§ YOUR OBJECTIVE: One range is to be output from the listing below, exactly as written: the line with "common among women?" to the line with "cannot be understated.", both kept.
(DATA SHOWN Opens)
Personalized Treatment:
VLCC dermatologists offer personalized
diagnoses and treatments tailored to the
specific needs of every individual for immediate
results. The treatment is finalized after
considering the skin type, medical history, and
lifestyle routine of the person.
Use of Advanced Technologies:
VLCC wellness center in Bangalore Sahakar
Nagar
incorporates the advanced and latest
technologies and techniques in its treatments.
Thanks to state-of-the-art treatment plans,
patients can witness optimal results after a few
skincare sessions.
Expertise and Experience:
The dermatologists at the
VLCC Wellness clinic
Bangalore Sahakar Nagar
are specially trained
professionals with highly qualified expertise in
(DATA SHOWN Closes)
(DATA SHOWN Opens)
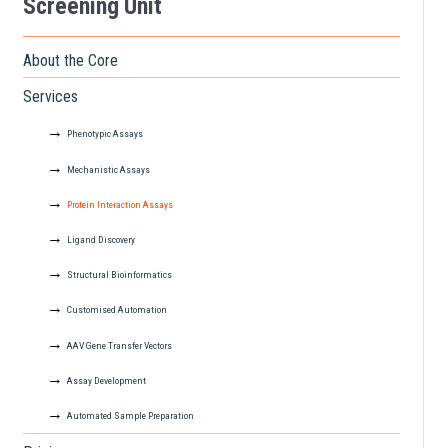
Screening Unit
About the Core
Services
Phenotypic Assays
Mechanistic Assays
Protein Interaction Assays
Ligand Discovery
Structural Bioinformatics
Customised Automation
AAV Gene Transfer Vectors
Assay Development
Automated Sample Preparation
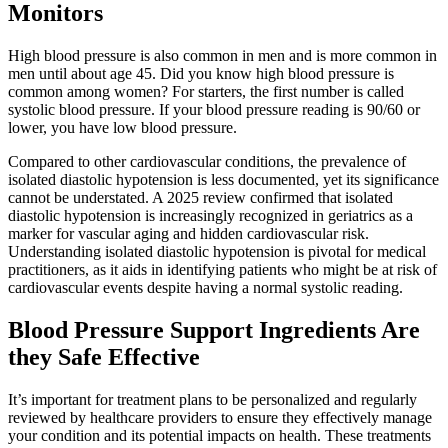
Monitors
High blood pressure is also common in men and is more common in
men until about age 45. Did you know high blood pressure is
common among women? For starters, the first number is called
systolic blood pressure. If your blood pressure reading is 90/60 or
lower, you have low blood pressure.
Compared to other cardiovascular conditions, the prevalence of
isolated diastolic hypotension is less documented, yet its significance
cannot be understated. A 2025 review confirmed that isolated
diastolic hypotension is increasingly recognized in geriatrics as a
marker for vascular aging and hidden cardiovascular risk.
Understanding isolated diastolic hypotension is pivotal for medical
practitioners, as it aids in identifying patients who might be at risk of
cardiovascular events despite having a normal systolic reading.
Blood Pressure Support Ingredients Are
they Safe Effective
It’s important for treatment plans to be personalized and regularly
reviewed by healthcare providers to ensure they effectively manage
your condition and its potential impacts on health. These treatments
(DATA SHOWN Closes)
§ WRITTEN RESPONSE:
common among women? For starters, the first number is called
systolic blood pressure. If your blood pressure reading is 90/60 or
lower, you have low blood pressure.
Compared to other cardiovascular conditions, the prevalence of
isolated diastolic hypotension is less documented, yet its significance
cannot be understated. A 2025 review confirmed that isolated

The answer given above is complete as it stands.